Num jardim dos Olivais, em Lisboa, perto da casa onde mora com Pedro, também ele duplo transplantado (rim e pâncreas), Liliana caminha com determinação, com os olhos do cão-guia “Madrid” a abrir-lhes o caminho.
“É os nossos olhos e dá-nos confiança para andar na rua com mais destreza, mais liberdade e correr menos riscos, como cair em buracos ou bater em carros estacionados no passeio”, explica Pedro, de 33 anos, fazendo um afago ao cão que, após três anos em lista de espera, conseguiu ter.

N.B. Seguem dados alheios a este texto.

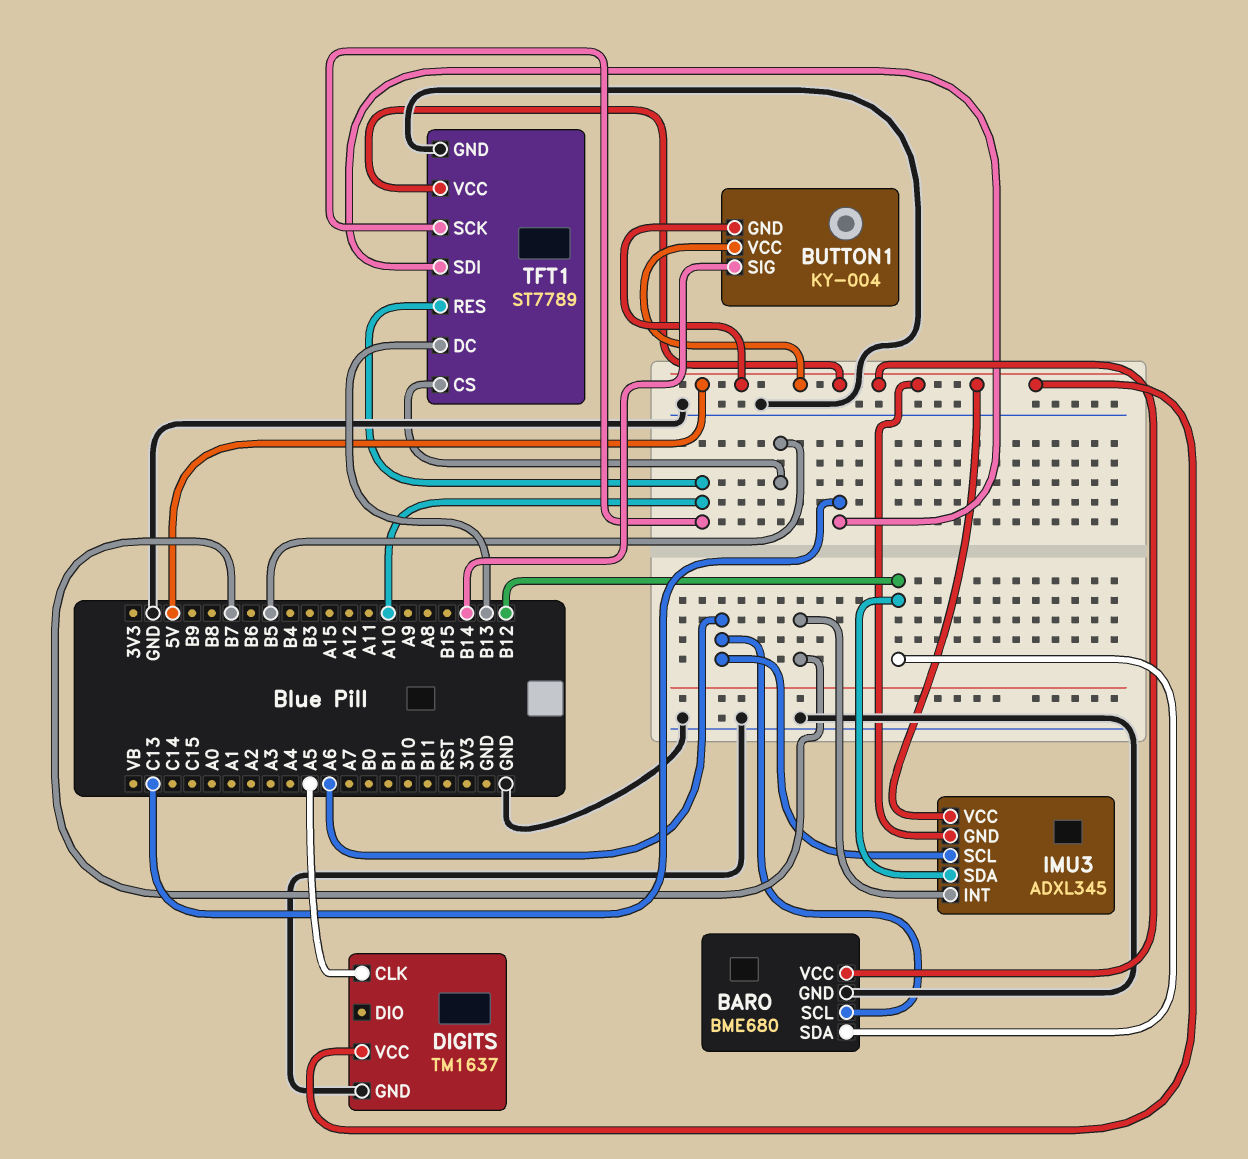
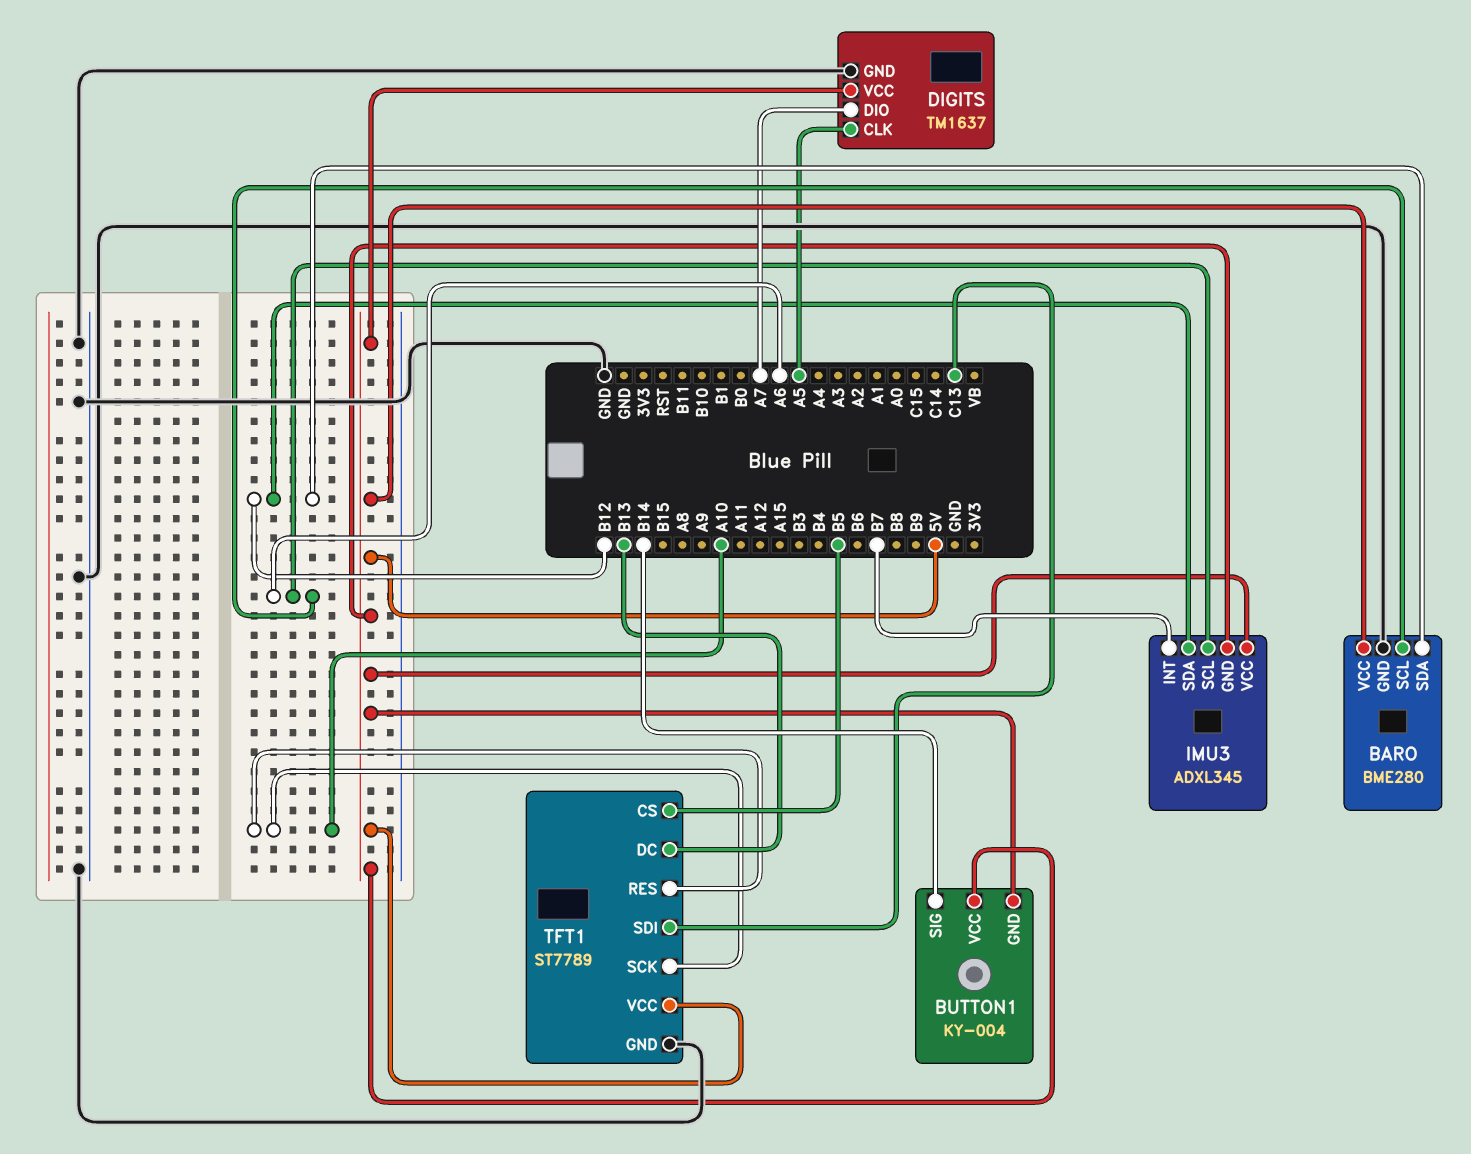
BARO: BME680 -> BME280
DIGITS pin DIO: none -> A7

Pedro e Liliana formam um casal único. Ambos com duplo transplante há seis anos (em agosto de 2013 e maio de 2014, respetivamente), caminham com a confiança que a companhia de “Madrid” lhes oferece, com a consciência de que o mais difícil já passou.
“A maior dificuldade é ter sede e não poder beber”, conta Pedro, lembrando que é de Castelo Branco e que os verões de mais de 40 graus celsius são insuportáveis de aguentar sem poder beber líquidos.
Diabéticos desde criança, cedo se habituaram às regras da doença. Mas se Liliana contava com um “grande suporte familiar” para ajudar nos “doces sem açúcar” nas festas, Pedro confessa que, apesar da diabetes, “esticava a corda”.
Depois de anos a fazer hemodiálise, foi aos 23 anos que a prova de fogo chegou: “Ia a sair de casa e senti um clique, um estalinho na cabeça, como se fosse o rebentar de um elástico. Quando abri os olhos estava tudo branco. Consegui orientar-me, voltei para casa. Fui ao hospital e ainda fui operado, mas não havia nada a fazer.”
Pedro explica que “o nervo ótico tinha rebentado e que isso não tem regressão”.
Hoje, ambos concordam que o duplo transplante lhes ofereceu uma vida normal. “É passar da noite para o dia, voltar a ter uma vida normal, com as restrições que uma pessoa normal deve ter”, explica Pedro, lembrando que agora pode beber água sempre que lhe apetece.
“A sensação de liberdade é indescritível… há um sentimento de gratidão por todas as pessoas envolvidas, desde médicos, a família e amigos, mas o principal foi parar a diálise. Eu já não me lembrava de como era não ser diabética”, conta Liliana, que vê o transplante como “um renascer”.
“Dou ainda mais valor à vida”, acrescenta Liliana, que falou com a Lusa nas vésperas do Dia Mundial do Rim, que se assinala na quinta-feira.
A quem sofre de insuficiência renal, aconselha a “cumprir o que o médico assistente diz e acreditar sempre”.
“A vida exige-nos coragem e nós temos de ser corajosos. Vale a pena. Apesar do que passámos, foi graças a este processo que nos apaixonámos”, conta Liliana, brincando: “Não deixa de ser irónico que duas pessoas que não veem acabaram por se conhecer enquanto assistiam a um jogo de futebol.”